The Maoists, many of them women, were calm, methodical and unaffected by killings – akin to the LTTE. If this was a motorcade, in many previous incidents, particularly in Dantewada, Garhchiroli and Latehar, even CRPF columns on foot have suffered heavy casualties moving bunched up in a single file along roads and tracks. This was a motorcade that fortunately had less numbers killed only because the Maoists were in merciful mood. Even earlier incidents have shown little or no coordination between the civil police and the CRPF. The real intelligence has to come from ground level with top down intelligence only add on but the hard fact is that you cannot leave everything to chance in insurgency affected areas despite tactical pauses in hostilities.

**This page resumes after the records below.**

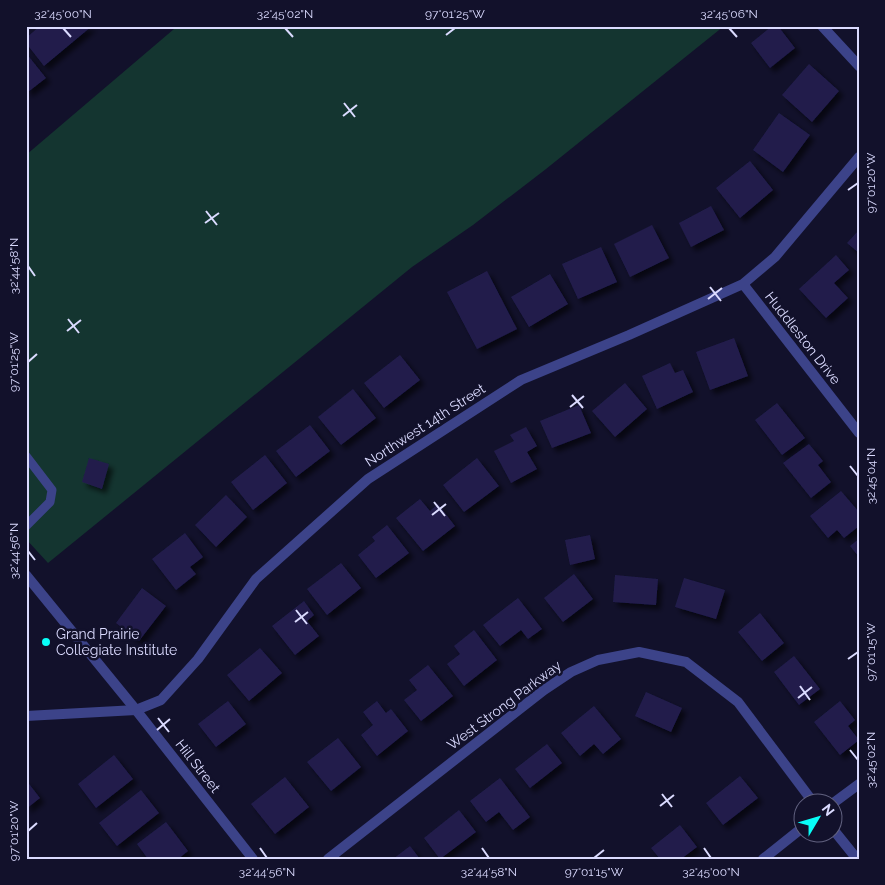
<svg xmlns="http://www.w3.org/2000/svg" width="885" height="885" font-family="Raleway,sans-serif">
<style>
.green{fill:#143530}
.building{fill:#211d4c;filter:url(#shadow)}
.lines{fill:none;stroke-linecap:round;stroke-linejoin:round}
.service{stroke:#3c4389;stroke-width:9}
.minor{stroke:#3c4389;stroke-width:10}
.tertiary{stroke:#3c4389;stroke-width:10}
.ticks{fill:none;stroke:#dbdbff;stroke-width:2}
.poi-dot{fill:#08fef8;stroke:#12112b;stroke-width:2}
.labels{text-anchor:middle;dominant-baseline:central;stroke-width:5;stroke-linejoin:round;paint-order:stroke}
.street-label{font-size:14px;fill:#dbdbff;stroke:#12112b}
.poi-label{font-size:14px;fill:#dbdbff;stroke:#12112b;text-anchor:start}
.neatline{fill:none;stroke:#dbdbff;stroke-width:2}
.ticks-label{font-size:12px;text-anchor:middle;fill:#dbdbff}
</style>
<defs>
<filter id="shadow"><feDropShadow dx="4.5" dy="4.5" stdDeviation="2.5" flood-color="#0009"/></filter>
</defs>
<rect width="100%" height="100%" fill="#12112b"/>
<path class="green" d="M172,26h552l-178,143 -73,56 -61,42 -364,296 -22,-24v-384l148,-126z"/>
<path class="building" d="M40,26h52l-48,40 -18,-23v-5z
M772,26h6l17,22 -25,20 -19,-25z
M26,53l20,25 -18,14 -2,-2z
M809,64l30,27 -27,31 -30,-27z
M779,113l31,22 -27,37 -30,-22z
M750,161l23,29 -33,28 -24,-30z
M711,206l13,24 -33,17 -12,-24z
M652,225l17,33 -39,19 -16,-33z
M859,230v23l-12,-10z
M601,247l16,35 -39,17 -16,-35z
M836,255l13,15 -15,13 14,15 -22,20 -27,-29z
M487,271l30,58 -40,20 -30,-57z
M550,274l18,30 -39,23 -18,-30z
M734,338l14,38 -38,14 -14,-38z
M400,355l20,25 -36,28 -20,-25z
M670,363l5,10 8,-3 10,22 -36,17 -15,-33z
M625,383l22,26 -32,28 -23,-26z
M353,389l23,29 -35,27 -23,-28z
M777,403l28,35 -23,17 -27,-35z
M579,405l12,28 -39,15 -12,-27z
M310,425l20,26 -34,26 -20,-26z
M526,427l11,19 -10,6 10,17 -26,14 -17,-32 20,-10 -4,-6z
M809,444l14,17 -5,4 13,17 -20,16 -28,-35z
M265,455l22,28 -34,27 -22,-28z
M89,458l20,6 -7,25 -20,-7z
M477,458l22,28 -35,26 -21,-27z
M841,491l18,21v14l-15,12 -7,-8 -9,8 -18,-22z
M226,495l21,22 -31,30 -21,-22z
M420,499l10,12 8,-7 17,22 -32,25 -27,-33z
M387,525l22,28 -33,25 -18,-23 17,-14 -3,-4z
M185,533l18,24 -13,10 6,7 -20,16 -24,-31z
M590,535l5,24 -25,6 -5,-25z
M859,539v18l-9,-11z
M341,563l20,25 -34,27 -20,-26z
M574,574l19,25 -30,23 -19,-24z
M615,575l43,4 -2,26 -43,-3z
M684,578l41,12 -9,29 -41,-12z
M142,588l24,18 -27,35 -23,-18z
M518,598l24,31 -14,10 -7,-9 -21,16 -17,-21z
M304,601l10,14 -7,6 12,15 -24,19 -23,-29z
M760,613l24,30 -22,18 -24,-29z
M474,630l23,30 -33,26 -17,-22 13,-10 -6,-8z
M260,648l22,25 -33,28 -22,-26z
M794,656l26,33 -21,16 -25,-33z
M428,665l25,31 -32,25 -17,-21 13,-10 -8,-10z
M646,692l36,16 -11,24 -36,-16z
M228,701l18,23 -30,23 -18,-23z
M377,701l9,12 5,-4 17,22 -31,25 -16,-21 12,-10 -10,-13z
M840,701l15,19 -7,6 11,14 -19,15 -26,-33z
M594,706l27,33 -18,15 -9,-10 -14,12 -19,-23z
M338,738l23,29 -30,24 -24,-29z
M547,744l15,19 -32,25 -15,-19z
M114,755l19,24 -37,29 -18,-24z
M740,776l18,22 -35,27 -17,-22z
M285,777l24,30 -34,27 -24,-30z
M500,778l30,39 -17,13 -14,-18 -13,10 -16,-21z
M26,780l14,18 -14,11z
M141,790l18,23 -42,33 -18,-23z
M459,810l17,22 -36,27 -16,-21z
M166,822l22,29 -10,8h-30l-11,-15z
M680,825l17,22 -16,12h-21l-9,-11z
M410,846l10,13h-27z"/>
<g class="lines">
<path class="service" d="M26,456l26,34 -2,12 -24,24"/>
<path class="minor" d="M822,26l37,40
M743,284l116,149
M26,716l110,-6 25,-10 37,-41 58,-80 112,-100 153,-99 108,-45 114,-51 32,-27 84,-100
M832,804l27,-20
M832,828l25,31
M328,859l216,-169 27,-18 27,-12 41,-8 47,10 52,40 75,100
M763,859l39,-31"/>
<path class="tertiary" d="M26,575l110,135 117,149"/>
</g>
<path class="ticks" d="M63,28l8,9M285,28l8,9M729,28l8,9M446,35l9,-7M344,103l11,14M343,116l14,-11M848,190l10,-7M206,211l11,14M205,223l14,-10M28,266l7,10M710,287l11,14M708,299l14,-11M68,319l11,14M67,331l14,-11M28,362l9,-8M572,395l11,13M570,407l14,-11M850,466l8,10M434,502l11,14M432,515l14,-11M28,551l7,9M296,610l11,14M295,622l13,-10M848,659l10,-7M800,686l10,14M798,698l14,-11M158,718l11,14M157,730l13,-11M850,750l8,10M662,794l10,13M660,806l14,-11M28,831l9,-8M260,848l7,10M482,848l7,10M704,848l7,10M594,858l10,-8"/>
<circle class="poi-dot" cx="46" cy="642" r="5"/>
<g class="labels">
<g class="street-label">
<text transform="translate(803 338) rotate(52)">Huddleston Drive</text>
<text transform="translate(425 425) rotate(-33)">Northwest 14th Street</text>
<text transform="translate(504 705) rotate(-37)">West Strong Parkway</text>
<text transform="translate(198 766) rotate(52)">Hill Street</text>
</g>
<g class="poi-label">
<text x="56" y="634">Grand Prairie<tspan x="56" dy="16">Collegiate Institute</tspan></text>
</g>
</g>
<rect width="885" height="885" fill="none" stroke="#12112b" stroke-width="55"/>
<g transform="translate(818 818) rotate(52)"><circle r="24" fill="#12112b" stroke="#626280"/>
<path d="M0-4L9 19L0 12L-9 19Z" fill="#08fef8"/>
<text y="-8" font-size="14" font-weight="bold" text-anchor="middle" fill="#dbdbff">N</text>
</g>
<rect x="28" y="28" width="830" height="830" class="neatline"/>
<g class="ticks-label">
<text x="63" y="18">32°45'00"N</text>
<text x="285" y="18">32°45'02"N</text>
<text x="455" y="18">97°01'25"W</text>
<text x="729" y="18">32°45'06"N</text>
<text transform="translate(871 183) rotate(-90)" y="4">97°01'20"W</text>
<text transform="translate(14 266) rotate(-90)" y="4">32°44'58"N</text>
<text transform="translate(14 362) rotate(-90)" y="4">97°01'25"W</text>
<text transform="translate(871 476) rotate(-90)" y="4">32°45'04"N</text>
<text transform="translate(14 551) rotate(-90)" y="4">32°44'56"N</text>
<text transform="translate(871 652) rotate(-90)" y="4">97°01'15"W</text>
<text transform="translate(871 760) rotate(-90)" y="4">32°45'02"N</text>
<text transform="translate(14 831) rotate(-90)" y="4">97°01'20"W</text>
<text x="267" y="876">32°44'56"N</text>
<text x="489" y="876">32°44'58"N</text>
<text x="594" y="876">97°01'15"W</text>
<text x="711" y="876">32°45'00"N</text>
</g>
</svg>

A dispassionate analysis would show there are ample indications that the Maoist insurgency is on the rise. Raising more police forces and dishing out more central forces to the states with periodic warnings (read intelligence) to be on the alert has been a failure and will continue to be so. Customary Centre- State blame game and politicising every incident is of no use. The Home Ministry must take full control with a 24 x 7 operations room and coordinate the counter Maoist operations including implementation of a cohesive strategy encompassing the politico-economic-socio aspects of the problem. It is time to acknowledge that our existing Central Armed Police Forces are not geared to take on the Maoists. These units must be reorganised, officered, manned, equipped and trained like the Rashtriya Rifles or the Assam Rifles. They must have officers from their own cadre who should lead them from the front. It is reported that at least 1,000 more police forces have been rushed to Bastar area. Caution is needed to avoid collateral damage and innocent killings at all costs.


The views expressed herein are the personal views of the author.